Resources

People often ask me "How did you learn how to hack?" The answer: by reading. This page is a collection of the blog posts and other articles that I have accumulated over the years of my journey. Enjoy!

Fall of the machines: Exploiting the Qualcomm NPU (neural processing unit) kernel driver- 686

Man Yue Mo - Github Security LabsPosted 4 Years Ago
  • The NPU (neural processing unit) is a co-processor on Qualcomm chips that is designed for AI and machine learning tasks. The NPU has a kernel driver that can be interacted with from user space on Samsung devices. Since this is Linux, the code is open source!
  • To interact with the driver, the file /dev/msm_npu is used.
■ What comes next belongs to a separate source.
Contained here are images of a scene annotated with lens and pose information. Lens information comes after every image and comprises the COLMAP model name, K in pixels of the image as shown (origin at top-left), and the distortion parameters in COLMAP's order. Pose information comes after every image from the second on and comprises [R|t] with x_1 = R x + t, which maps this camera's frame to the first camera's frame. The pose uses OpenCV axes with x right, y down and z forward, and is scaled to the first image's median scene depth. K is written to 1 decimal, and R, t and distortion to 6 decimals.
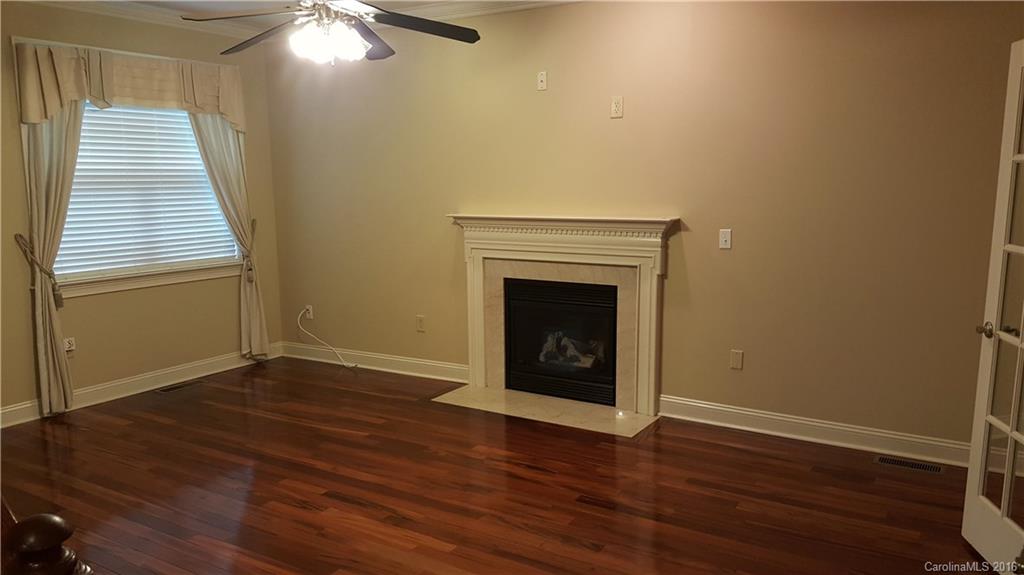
lens RADIAL K [[770.6, 0, 502.9], [0, 770.6, 297.2], [0, 0, 1]] dist [0.163853, -0.246770]
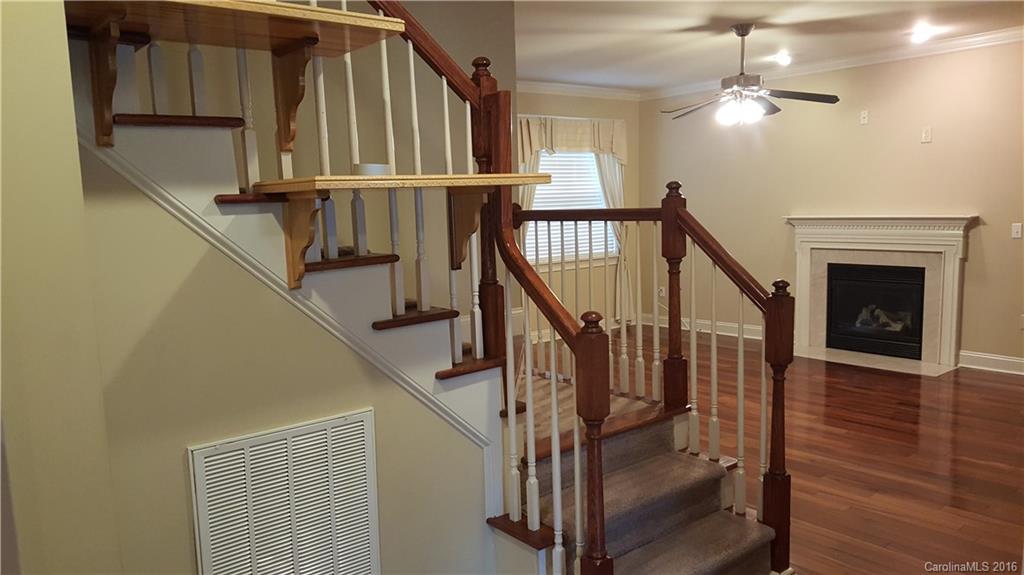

This driver has many IOTCL calls, such as allocate/unmap a DMA buffer, load/unload neural network model and several other operations. Most of the commands are synchronous with a few being asynchronous.
  • When loading an NPU model, there is a statically sized global array of contexts that are the different jobs taking place. When calling npu_close, the client pointer is removed from the network.
  • Since this information is global, all information associated with the old clients needs to be removed. By calling npu_close and async npu_exec_network at close to the same time, the client is used but the NPU is never cleaned up! This leads a use after free on a pointer in the global buffer. By replacing the client object with a fake object arbitrary kernel functions, with 1 parameter of control, can be called.
  • The next bug is very strange; it is like the code was never checked for functionality. While calling npu_exec_network_v2, stats_buf can be specified to collect some debugging information. But, this never worked? Instead of specifying the buffer address, an additional dereference was used! &kevt->reserved[0] should have been kevt->reserved[0].
  • The bug above lead to the leaking of the stats_buf address rather than the copying the contents. This allowed the attacker to learn where this buffer was in memory and partially defeat KASLR. What a stupid bug that leads to another step in the chain.
  • The author noticed that an object was being never being initialized and some of the values of it were not guaranteed to be set either. By itself, this may not lead to any interesting bugs. However, when diving into this code further, this object was being copied back into memory, making it a good option for an information leak.
  • struct npu_kevent contained a UNION with four potential elements. In C, the compiler creates a UNION with the largest of the elements for size reasons. The largest element (uint8_t data[128])is an auxiliary buffer of size 128. When the copy happens when a small UNION field is used, such as struct msm_npu_event_execute_v2_done exec_v2_done, then the rest of the data is never initialized.
  • Now, here is the best part: all of the bytes unused by the other field in the UNION will be copied over! This is because the code sizeof(struct msm_npu_event)) takes the size of the struct with the largest field in the UNION for the size. So, even though the used parts of the UNION were initialized, the rest of the buffer was not. Damn, this is an awesome bug!
  • To bring this all together, the third vulnerability can be used to defeat KASLR and all other randomness. The second bug can be used to determine the address of stats_buf, which is important for creating a fake object. The first vulnerability can then have a fake object, on the use after free, that calls a function pointer to get code execution.
  • Once code execution was achieved, the author needed to bypass control flow integrity (CFI). The goal was to call __bpf_prog_run32 with bytecode pointer that should be executed in the kernel. Since the parameters were not setup properly, they needed to find a function to control the second parameter. Moving from parameter 1 to parameter was easy because of the large occurrence of small wrappers in Linux.
  • Overall, these bugs were difficult to spot bugs that were either found by code review or accident with somebody intentionally looking for these bugs. For me, if I see a UNION or global variables being shared, I'll make sure to check out this flow. Great article!